A crushing problem



To the Editor:

I have followed with interest the coverage of the resumption of stone quarry operations in Hall Quarry.

There are of course places and times where quarries and stone processing are appropriate and contribute to the vibrancy of a community. There are other circumstances where they don’t fit and benefit a few at the severe cost to many others.

When a construction company started expanding its operations a few years ago in Bass Harbor from an old gravel pit and storage yard to industrial mineral processing facility, there were neighborhood concerns and promises of minimal impact, berms to mitigate sound, the temporary nature of the activity, etc.

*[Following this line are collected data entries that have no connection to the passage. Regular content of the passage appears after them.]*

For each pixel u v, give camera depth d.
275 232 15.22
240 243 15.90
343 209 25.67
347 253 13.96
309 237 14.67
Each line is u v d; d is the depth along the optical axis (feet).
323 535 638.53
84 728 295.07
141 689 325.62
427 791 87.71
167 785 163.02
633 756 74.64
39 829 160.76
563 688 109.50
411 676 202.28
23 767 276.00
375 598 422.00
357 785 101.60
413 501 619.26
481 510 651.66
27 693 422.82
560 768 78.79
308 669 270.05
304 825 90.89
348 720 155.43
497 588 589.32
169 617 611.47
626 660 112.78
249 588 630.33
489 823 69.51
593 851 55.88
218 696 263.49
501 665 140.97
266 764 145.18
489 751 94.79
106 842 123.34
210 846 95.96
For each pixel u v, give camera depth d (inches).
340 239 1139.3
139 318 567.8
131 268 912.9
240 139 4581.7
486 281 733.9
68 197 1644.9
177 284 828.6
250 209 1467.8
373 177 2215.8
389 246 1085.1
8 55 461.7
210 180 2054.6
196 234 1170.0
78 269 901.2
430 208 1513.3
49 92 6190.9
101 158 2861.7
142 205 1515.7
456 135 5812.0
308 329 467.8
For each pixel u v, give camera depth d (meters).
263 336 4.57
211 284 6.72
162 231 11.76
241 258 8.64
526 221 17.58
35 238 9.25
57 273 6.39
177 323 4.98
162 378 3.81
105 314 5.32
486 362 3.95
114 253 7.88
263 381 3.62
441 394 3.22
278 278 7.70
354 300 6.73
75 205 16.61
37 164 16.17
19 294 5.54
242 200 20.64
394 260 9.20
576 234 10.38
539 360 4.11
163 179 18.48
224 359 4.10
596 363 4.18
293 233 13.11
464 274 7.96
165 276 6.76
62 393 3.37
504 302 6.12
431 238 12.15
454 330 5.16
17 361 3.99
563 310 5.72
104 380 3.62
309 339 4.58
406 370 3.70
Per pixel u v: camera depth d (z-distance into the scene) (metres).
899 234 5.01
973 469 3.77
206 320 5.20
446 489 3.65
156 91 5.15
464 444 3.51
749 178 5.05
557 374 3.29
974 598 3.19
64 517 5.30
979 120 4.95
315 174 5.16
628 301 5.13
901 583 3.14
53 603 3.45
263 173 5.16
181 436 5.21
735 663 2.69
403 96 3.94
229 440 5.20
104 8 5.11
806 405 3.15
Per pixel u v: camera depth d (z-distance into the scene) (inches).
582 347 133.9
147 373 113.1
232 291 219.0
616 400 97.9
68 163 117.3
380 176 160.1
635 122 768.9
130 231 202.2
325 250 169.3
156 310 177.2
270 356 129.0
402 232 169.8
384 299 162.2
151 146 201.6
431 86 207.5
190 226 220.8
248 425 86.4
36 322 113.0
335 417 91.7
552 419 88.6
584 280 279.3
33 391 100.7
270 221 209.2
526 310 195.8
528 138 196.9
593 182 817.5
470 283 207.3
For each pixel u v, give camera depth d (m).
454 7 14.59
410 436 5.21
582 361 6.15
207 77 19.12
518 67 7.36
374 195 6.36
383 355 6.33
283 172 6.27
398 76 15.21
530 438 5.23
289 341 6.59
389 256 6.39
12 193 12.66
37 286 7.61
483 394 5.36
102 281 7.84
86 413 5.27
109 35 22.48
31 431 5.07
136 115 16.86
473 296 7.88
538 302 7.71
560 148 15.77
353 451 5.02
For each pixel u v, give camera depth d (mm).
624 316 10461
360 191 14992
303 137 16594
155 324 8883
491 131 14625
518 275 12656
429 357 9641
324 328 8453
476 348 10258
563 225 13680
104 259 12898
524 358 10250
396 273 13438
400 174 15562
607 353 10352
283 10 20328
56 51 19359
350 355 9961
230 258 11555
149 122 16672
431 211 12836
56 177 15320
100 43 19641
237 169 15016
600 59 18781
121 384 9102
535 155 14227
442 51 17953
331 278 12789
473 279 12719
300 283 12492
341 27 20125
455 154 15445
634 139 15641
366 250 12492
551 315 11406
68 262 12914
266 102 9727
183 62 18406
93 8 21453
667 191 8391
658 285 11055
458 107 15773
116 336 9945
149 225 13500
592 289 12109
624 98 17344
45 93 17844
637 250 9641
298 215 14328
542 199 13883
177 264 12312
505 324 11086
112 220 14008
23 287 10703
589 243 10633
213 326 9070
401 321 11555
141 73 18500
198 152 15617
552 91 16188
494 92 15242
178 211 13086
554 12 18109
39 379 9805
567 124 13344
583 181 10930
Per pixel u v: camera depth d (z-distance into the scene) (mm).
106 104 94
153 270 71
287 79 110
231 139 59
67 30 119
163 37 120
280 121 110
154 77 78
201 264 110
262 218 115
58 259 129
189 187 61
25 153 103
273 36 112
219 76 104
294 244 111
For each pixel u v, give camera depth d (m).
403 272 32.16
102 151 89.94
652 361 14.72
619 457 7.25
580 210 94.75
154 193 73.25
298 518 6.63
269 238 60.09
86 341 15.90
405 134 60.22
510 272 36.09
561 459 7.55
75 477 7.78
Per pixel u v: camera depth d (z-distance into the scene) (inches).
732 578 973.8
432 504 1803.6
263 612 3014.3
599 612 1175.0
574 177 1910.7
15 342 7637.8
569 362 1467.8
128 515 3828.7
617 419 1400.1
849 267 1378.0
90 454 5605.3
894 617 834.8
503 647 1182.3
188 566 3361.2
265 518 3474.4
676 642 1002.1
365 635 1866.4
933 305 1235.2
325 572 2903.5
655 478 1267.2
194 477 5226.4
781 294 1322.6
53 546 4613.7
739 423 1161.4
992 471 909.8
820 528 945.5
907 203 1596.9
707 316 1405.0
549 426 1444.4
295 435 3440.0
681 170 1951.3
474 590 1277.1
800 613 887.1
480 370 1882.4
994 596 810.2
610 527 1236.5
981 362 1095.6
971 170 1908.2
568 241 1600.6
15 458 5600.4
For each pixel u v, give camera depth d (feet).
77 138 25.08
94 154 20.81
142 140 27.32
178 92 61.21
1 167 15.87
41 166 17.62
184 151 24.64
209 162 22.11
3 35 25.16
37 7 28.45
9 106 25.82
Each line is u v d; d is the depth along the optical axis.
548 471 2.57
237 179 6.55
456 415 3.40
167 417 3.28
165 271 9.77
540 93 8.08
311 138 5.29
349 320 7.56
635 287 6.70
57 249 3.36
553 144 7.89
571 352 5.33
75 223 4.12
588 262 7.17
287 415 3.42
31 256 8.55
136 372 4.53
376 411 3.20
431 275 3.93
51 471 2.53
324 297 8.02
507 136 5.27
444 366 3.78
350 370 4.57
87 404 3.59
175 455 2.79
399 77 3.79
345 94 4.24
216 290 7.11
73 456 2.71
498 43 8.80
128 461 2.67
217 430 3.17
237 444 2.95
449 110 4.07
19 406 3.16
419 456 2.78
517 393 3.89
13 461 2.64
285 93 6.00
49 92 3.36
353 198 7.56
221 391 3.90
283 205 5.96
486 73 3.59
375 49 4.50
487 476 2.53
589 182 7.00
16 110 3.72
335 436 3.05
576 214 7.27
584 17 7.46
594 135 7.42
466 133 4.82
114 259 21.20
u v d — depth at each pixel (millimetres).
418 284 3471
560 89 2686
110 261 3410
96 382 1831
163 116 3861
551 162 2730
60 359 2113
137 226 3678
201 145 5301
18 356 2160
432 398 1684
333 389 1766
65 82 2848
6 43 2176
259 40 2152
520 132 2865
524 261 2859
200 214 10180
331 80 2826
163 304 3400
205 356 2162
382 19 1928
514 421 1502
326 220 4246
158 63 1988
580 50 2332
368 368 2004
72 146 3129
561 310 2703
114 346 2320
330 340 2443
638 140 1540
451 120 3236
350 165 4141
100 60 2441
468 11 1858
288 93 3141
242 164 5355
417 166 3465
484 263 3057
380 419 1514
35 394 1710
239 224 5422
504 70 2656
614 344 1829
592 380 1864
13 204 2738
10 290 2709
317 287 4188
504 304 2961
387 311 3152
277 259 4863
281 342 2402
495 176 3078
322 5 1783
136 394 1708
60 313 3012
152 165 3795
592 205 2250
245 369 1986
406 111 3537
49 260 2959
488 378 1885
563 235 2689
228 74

The situation now in this residential neighborhood is drastically different. What was once a wonderful and peaceful place filled with the normal sounds of nature, bell buoys, lobster boats and neighbors is now regularly filled with the whine of industrial diesel motors, beeping trucks and slamming tailgates from dawn to after dusk.

This racket, although not appreciated, doesn’t come close to the industrial nightmare we live when the big plant runs.

The rock crusher started up again last week, and although it is about one-third mile away, its vibrations pounded through our house all day, blasting its non-stop outrageous noise until just after dark. When it runs, this monstrosity can be heard easily from Lopaus Point to Seawall and parts of Manset. There are many folks living adjacent to it or in the topographical swale that are the most affected.

Saturday was a glorious, warm December day. But instead of enjoying it with my kids in our yard, I was driven out of town by the deafening roar.

Life can be noisy, and we all have to find ways to tolerate each other while at the same time respecting each other’s lifestyles. But commerce should not always rule.

I’m not sure what the final outcome will be in Hall Quarry or at the southern end of Bass Harbor, but industrial rock processing is simply incompatible with residential neighborhoods!

The companies involved clearly do not respect the neighbors they are hurting. The property and home where I grew up starting in 1972 was quiet and peaceful until industrial rock processing began in the winter of 2008. Now our part of the island is under assault while reasonable people have to hunker in their houses during the day or leave town when the machines run.

As a caretaker/property manager, I for one refuse to use materials from businesses that hurt neighborhoods at any of the cottages where I work.

If business practices cause similar noise problems in Hall Quarry, I will support the residents there and find an alternate source for materials.

There are reasonable options for all of these contractors – especially the big ones. These companies need to respect the people they sell their products and services to.